▶ _Данный отрывок_
Героиня романа, Настасья Филипповна, также выпадает из обычной логики жизни и жизненных отношений. Она также поступает всегда и во всём вопреки своему жизненному положению). Но для неё характерен надрыв, у неё нет наивной целостности. Она - "безумная". И вот вокруг этих двух центральных фигур романа - "идиота" и "безумной" - вся жизнь карнавализуется, превращается в "мир наизнанку": традиционные сюжетные ситуации в корне изменяют свой смысл, развивается динамическая карнавальная игра резких контрастов, неожиданных смен и перемен; второстепенные персонажи романа приобретают карнавальные обертоны, образуют карнавальные пары.
Карнавально-фантастическая атмосфера проникает весь роман. Но вокруг Мышкина эта атмосфера светлая, почти весёлая. Вокруг Настасьи Филипповны - мрачная, инфернальная. Мышкин - в карнавальном раю, Настасья Филипповна - в карнавальном аду, но эти ад и рай в романе пересекаются, многообразно переплетаются, отражаются друг в друге по законам глубинной карнавальной амбивалентности. Все это позволяет Достоевскому повернуть жизнь какою-то другою стороною и к себе и к читателю, подсмотреть и показать в ней какие-то новые, неизведанные глубины и возможности.
Но нас здесь интересуют не эти увиденные Достоевским глубины жизни, а только форма его видения и роль элементов карнавализации в этой форме.
Остановимся ещё немного на карнавализующей функции образа князя Мышкина.
Всюду, где появляется князь Мышкин, иерархические барьеры между людьми становятся вдруг проницаемыми и между ними образуется внутренний контакт, рождается карнавальная откровенность. Его личность обладает особою способностью релятивизовать все, что разъединяет людей и придаёт ложную серьёзность жизни.
Действие романа начинается в вагоне третьего класса, где "очутились друг против друга, у самого окна, два пассажира" - Мышкин и Рогожин. Нам уже приходилось отмечать, что вагон третьего класса, подобно палубе корабля в античной мениппее, является заместителем площади, где люди разных положений оказываются в фамильярном контакте друг с другом. Так сошлись здесь нищий князь и купчик-миллионер. Карнавальный контраст подчёркнут и в их одежде: Мышкин в заграничном плаще без рукавов, с огромным капюшоном и в штиблетах, Рогожин в тулупе и сапогах.

▶ _Задания_
A. Ответьте по отрывку о романе Достоевского:
(i) Где начинается действие романа?
(ii) Какая атмосфера царит вокруг Настасьи Филипповны?
(iii) Во что одет Рогожин?
B. Перепишите из отрывка о романе Достоевского кусок, который начинается словами «Но нас здесь» и заканчивается словами «ложную серьёзность жизни.».

▶ _Исходные данные_

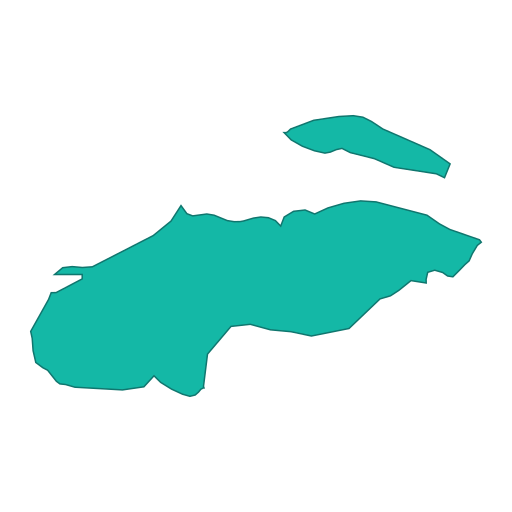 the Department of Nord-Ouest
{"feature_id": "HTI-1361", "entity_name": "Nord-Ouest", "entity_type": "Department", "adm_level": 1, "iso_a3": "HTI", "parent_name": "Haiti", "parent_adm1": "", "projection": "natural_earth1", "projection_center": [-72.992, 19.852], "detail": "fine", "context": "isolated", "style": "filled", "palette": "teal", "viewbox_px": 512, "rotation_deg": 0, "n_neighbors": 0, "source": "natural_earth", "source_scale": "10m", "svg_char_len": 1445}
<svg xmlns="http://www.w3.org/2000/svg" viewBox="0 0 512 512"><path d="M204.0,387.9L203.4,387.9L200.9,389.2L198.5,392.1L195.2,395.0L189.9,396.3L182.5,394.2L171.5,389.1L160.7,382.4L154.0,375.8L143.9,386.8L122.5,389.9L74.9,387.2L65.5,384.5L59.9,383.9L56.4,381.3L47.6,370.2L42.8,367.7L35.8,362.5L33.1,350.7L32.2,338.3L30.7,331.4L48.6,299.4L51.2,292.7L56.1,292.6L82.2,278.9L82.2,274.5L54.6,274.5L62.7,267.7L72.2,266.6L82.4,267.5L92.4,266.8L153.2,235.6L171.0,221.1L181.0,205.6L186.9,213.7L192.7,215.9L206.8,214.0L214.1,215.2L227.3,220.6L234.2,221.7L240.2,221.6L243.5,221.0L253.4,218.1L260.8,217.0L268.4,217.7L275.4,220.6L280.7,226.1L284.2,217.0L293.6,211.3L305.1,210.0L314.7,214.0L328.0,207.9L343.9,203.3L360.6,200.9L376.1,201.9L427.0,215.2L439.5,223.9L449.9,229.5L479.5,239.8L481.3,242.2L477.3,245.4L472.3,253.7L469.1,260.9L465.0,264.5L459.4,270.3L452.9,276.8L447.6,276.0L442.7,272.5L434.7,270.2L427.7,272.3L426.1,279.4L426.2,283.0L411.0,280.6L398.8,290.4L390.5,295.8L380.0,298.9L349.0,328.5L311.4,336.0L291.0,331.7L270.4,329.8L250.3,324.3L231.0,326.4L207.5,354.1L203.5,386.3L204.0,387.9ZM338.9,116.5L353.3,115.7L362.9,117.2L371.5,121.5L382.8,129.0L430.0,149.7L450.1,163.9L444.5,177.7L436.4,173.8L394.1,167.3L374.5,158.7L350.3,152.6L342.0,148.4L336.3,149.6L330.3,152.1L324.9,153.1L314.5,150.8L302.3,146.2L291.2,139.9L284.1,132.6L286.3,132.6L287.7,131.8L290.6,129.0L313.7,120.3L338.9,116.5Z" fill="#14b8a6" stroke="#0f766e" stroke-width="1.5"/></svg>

▶ _Ответы с решениями_
A.
(i) В вагоне третьего класса.
(ii) Мрачная, инфернальная.
(iii) В тулуп и сапоги.

B.
Но нас здесь интересуют не эти увиденные Достоевским глубины жизни, а только форма его видения и роль элементов карнавализации в этой форме.
Остановимся ещё немного на карнавализующей функции образа князя Мышкина.
Всюду, где появляется князь Мышкин, иерархические барьеры между людьми становятся вдруг проницаемыми и между ними образуется внутренний контакт, рождается карнавальная откровенность. Его личность обладает особою способностью релятивизовать все, что разъединяет людей и придаёт ложную серьёзность жизни.